-------- The records

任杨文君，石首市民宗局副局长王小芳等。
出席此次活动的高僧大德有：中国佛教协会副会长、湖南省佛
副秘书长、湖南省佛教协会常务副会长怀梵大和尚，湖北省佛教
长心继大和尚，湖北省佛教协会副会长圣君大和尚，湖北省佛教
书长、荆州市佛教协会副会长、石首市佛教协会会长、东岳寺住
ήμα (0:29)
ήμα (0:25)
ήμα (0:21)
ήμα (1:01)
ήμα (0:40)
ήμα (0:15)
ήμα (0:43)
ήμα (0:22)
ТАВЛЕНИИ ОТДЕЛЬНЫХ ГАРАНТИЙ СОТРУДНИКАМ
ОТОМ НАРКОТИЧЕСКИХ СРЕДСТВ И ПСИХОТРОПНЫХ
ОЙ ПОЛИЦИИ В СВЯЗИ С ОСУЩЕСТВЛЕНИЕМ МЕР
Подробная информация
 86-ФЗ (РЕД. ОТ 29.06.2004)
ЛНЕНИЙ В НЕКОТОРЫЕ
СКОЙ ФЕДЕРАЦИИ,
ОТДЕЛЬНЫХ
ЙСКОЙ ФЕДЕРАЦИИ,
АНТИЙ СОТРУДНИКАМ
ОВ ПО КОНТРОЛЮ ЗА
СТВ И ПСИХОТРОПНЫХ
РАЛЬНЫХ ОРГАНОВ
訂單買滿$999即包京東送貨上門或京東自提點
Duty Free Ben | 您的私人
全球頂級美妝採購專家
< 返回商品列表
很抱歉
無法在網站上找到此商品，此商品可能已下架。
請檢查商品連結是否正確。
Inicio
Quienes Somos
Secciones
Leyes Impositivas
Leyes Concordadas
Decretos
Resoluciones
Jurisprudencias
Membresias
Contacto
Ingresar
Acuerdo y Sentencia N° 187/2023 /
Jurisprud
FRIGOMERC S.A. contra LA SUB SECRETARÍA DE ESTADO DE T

----------------

**Task objective**
Reproduce every line of the entries above character for character, keeping the original line order.

**Final answer**
任杨文君，石首市民宗局副局长王小芳等。
出席此次活动的高僧大德有：中国佛教协会副会长、湖南省佛
副秘书长、湖南省佛教协会常务副会长怀梵大和尚，湖北省佛教
长心继大和尚，湖北省佛教协会副会长圣君大和尚，湖北省佛教
书长、荆州市佛教协会副会长、石首市佛教协会会长、东岳寺住
ήμα (0:29)
ήμα (0:25)
ήμα (0:21)
ήμα (1:01)
ήμα (0:40)
ήμα (0:15)
ήμα (0:43)
ήμα (0:22)
ТАВЛЕНИИ ОТДЕЛЬНЫХ ГАРАНТИЙ СОТРУДНИКАМ
ОТОМ НАРКОТИЧЕСКИХ СРЕДСТВ И ПСИХОТРОПНЫХ
ОЙ ПОЛИЦИИ В СВЯЗИ С ОСУЩЕСТВЛЕНИЕМ МЕР
Подробная информация
 86-ФЗ (РЕД. ОТ 29.06.2004)
ЛНЕНИЙ В НЕКОТОРЫЕ
СКОЙ ФЕДЕРАЦИИ,
ОТДЕЛЬНЫХ
ЙСКОЙ ФЕДЕРАЦИИ,
АНТИЙ СОТРУДНИКАМ
ОВ ПО КОНТРОЛЮ ЗА
СТВ И ПСИХОТРОПНЫХ
РАЛЬНЫХ ОРГАНОВ
訂單買滿$999即包京東送貨上門或京東自提點
Duty Free Ben | 您的私人
全球頂級美妝採購專家
< 返回商品列表
很抱歉
無法在網站上找到此商品，此商品可能已下架。
請檢查商品連結是否正確。
Inicio
Quienes Somos
Secciones
Leyes Impositivas
Leyes Concordadas
Decretos
Resoluciones
Jurisprudencias
Membresias
Contacto
Ingresar
Acuerdo y Sentencia N° 187/2023 /
Jurisprud
FRIGOMERC S.A. contra LA SUB SECRETARÍA DE ESTADO DE T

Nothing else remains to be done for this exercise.